Die Leitlinien der neuen Außenpolitik bestimmt PSDB-Altpolitiker José Serra, zweimal war er deren geschlagener Kandidat bei Präsidentschaftswahlen. Die Interessen der Nation – die ganze ist nicht gemeint – und ihrer Ökonomie sollen demnach über allem stehen, Freihandelsabkommen vorangetrieben werden. Damit hält eine Politik Einzug, die „nicht mehr den Überzeugungen und ideologischen Vorlieben einer politischen Partei und der ihrer Alliierten im Ausland“ dient. Serra orientiert darauf, Brasilien näher an die EU, Japan und vor allem die USA heranzuführen, deren Konzernen er die Türen zum Ölriesen Petrobras aufschließen möchte.

Vor ihrer Absetzung hatte Rousseff wiederholt die Öffentlichkeit alarmiert, daß in ihrem Land ein „Putsch“ am Laufen sei. Hunderttausende, mobilisiert von breiten linken Bündnissen, demonstrierten gegen ihre Absetzung. Am 17. April stimmten mehr als zwei Drittel der Parlamentarier des Unterhauses für einen solchen Prozeß, der mit angeblichen Haushaltstricks begründet wird. Es war eine denkwürdige Sitzung, geleitet von Parlamentspräsident Eduardo Cunha (PMDB), der bald nach Abschluß dieser Mission wegen erdrückender Beweise für kriminelle Machenschaften Amt und Mandat verlor. Abgeordnete des Ja-Lagers widmeten ihre Stimme Gott, dem Vaterland und der Familie, verfluchten sogar die Korruption, obwohl die meisten von ihnen genau deshalb die Justiz im Nacken haben. Konservative, Liberale und Anhänger der CIA-geförderten faschistischen Militärdiktatur von 1964 bis1985 schmähten die Arbeiterpartei, die kämpferische Landlosenbewegung MST und die rote Gewerkschaft CUT. Am 12. Mai machte der Senat den Sack dann zu, das „Impeachment“ nimmt seinen Lauf.

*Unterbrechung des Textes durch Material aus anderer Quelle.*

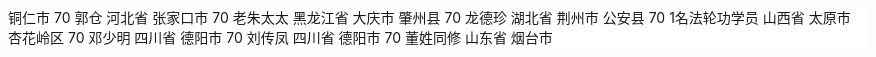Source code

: <td>铜仁市</td>
<td></td>
<td></td>
<td>70</td>
<td></td>
</tr>
<tr>
<td>郭仓</td>
<td>河北省</td>
<td>张家口市</td>
<td></td>
<td></td>
<td>70</td>
<td></td>
</tr>
<tr>
<td>老朱太太</td>
<td>黑龙江省</td>
<td>大庆市</td>
<td>肇州县</td>
<td></td>
<td>70</td>
<td></td>
</tr>
<tr>
<td>龙德珍</td>
<td>湖北省</td>
<td>荆州市</td>
<td>公安县</td>
<td></td>
<td>70</td>
<td></td>
</tr>
<tr>
<td>1名法轮功学员</td>
<td>山西省</td>
<td>太原市</td>
<td>杏花岭区</td>
<td></td>
<td>70</td>
<td></td>
</tr>
<tr>
<td>邓少明</td>
<td>四川省</td>
<td>德阳市</td>
<td></td>
<td></td>
<td>70</td>
<td></td>
</tr>
<tr>
<td>刘传凤</td>
<td>四川省</td>
<td>德阳市</td>
<td></td>
<td></td>
<td>70</td>
<td></td>
</tr>
<tr>
<td>董姓同修</td>
<td>山东省</td>
<td>烟台市</td>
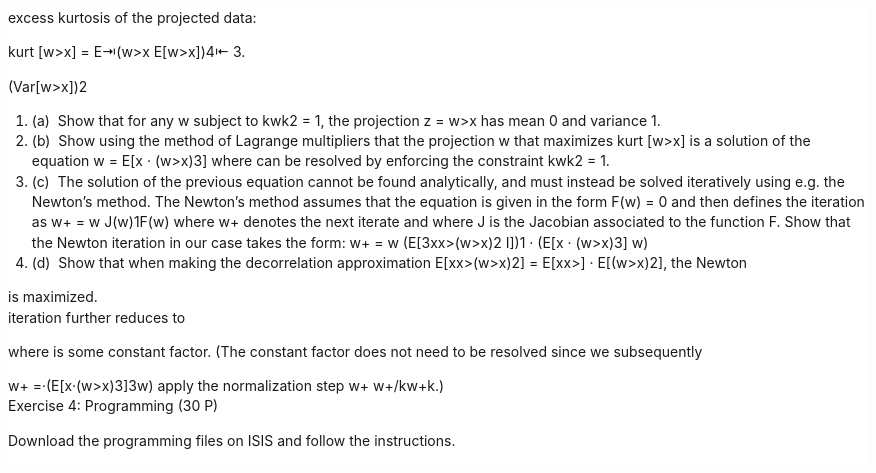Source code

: excess kurtosis of the projected data:

kurt [w&gt;x] = E⇥(w&gt;x E[w&gt;x])4⇤ 3.

</div>
</div>
<div class="layoutArea">
<div class="column">
(Var[w&gt;x])2

<ol>
<li>(a) &nbsp;Show that for any w subject to kwk2 = 1, the projection z = w&gt;x has mean 0 and variance 1.</li>
<li>(b) &nbsp;Show using the method of Lagrange multipliers that the projection w that maximizes kurt [w&gt;x] is a solution of the equation
w = E[x · (w&gt;x)3] where can be resolved by enforcing the constraint kwk2 = 1.
</li>
<li>(c) &nbsp;The solution of the previous equation cannot be found analytically, and must instead be solved iteratively using e.g. the Newton’s method. The Newton’s method assumes that the equation is given in the form F(w) = 0 and then defines the iteration as w+ = w J(w)1F(w) where w+ denotes the next iterate and where J is the Jacobian associated to the function F. Show that the Newton iteration in our case takes the form:
w+ = w (E[3xx&gt;(w&gt;x)2 I])1 · (E[x · (w&gt;x)3] w)
</li>
<li>(d) &nbsp;Show that when making the decorrelation approximation E[xx&gt;(w&gt;x)2] = E[xx&gt;] · E[(w&gt;x)2], the Newton</li>
</ol>
</div>
</div>
<div class="layoutArea">
<div class="column">
is maximized.

</div>
</div>
<div class="layoutArea">
<div class="column">
iteration further reduces to

where is some constant factor. (The constant factor does not need to be resolved since we subsequently

</div>
</div>
<div class="layoutArea">
<div class="column">
w+ =·(E[x·(w&gt;x)3]3w) apply the normalization step w+ w+/kw+k.)

</div>
</div>
<div class="layoutArea">
<div class="column">
Exercise 4: Programming (30 P)

Download the programming files on ISIS and follow the instructions.
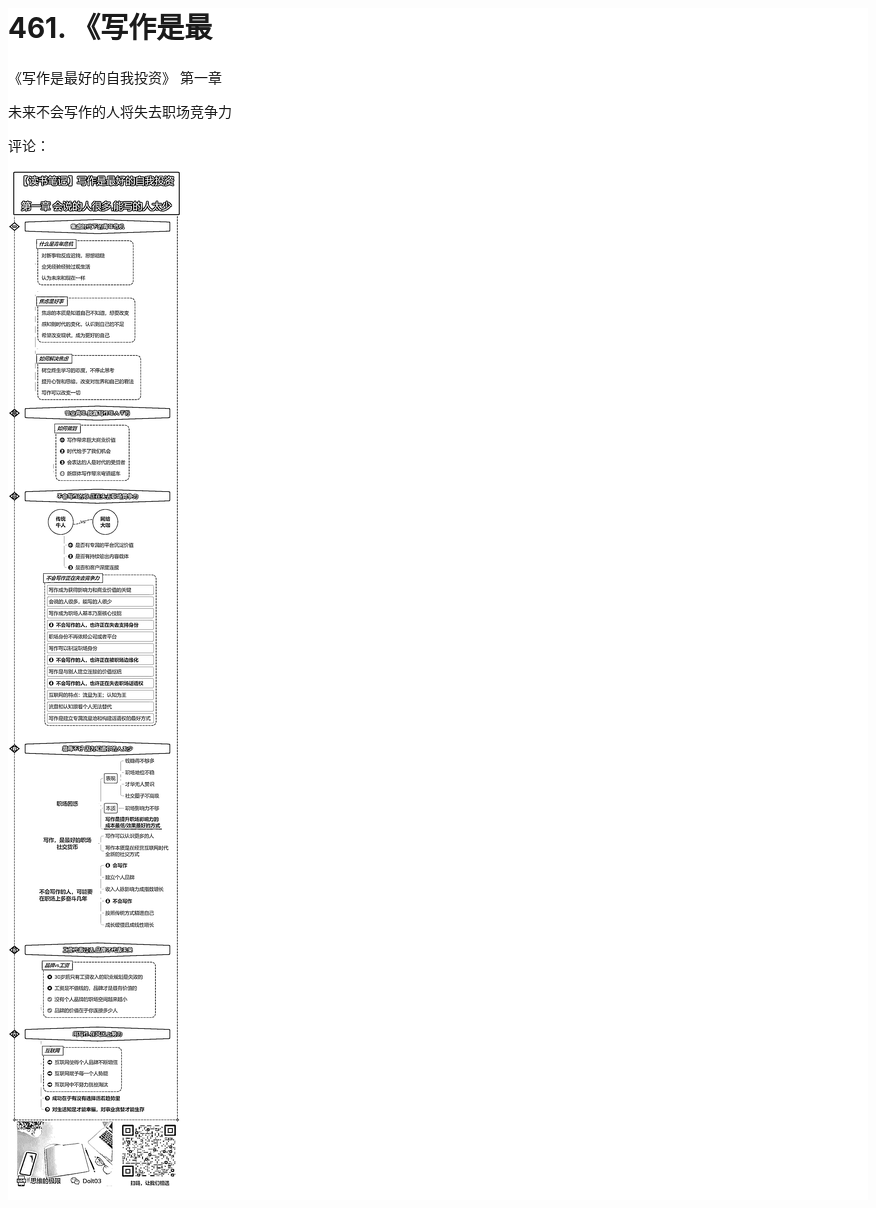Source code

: # 461\. 《写作是最

《写作是最好的自我投资》 第一章

未来不会写作的人将失去职场竞争力

评论：

![](img/db0a75a1b8b982dbcab417d58a8237ec.jpg)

Beim Auszug aus ihrem Amtssitz versprach Dilma, wie sie in Brasilien nur genannt wird, vor Tausenden Anhängern, bis zuletzt weiter um das ihr vom Volk gegebene Mandat zu kämpfen. Sie verdankt es 54 Millionen Wählern. Die Rechte und ihre mächtigen Konzernmedien hatten diesen Ausgang nie akzeptiert. Sie mobilisierten die weiße Mittelklasse zu aggressiven Protesten gegen die Regierung und schürten Haß. Diesen Kräften kam entgegen, daß Rousseff, angeschlagen durch die Wirtschaftskrise im Land – Folge des Verfalls der Rohstoffpreise auf dem Weltmarkt – und die PT hilflos und blauäuig agierten. Mit Zugeständnissen vor allem an die PMDB hatte Rousseff nach der Wahl viel Rückhalt an der Basis verspielt. Zusammen mit Lula versuchte sie, den Kurs zu korrigieren, was die Intrigen der Rechten vereitelten.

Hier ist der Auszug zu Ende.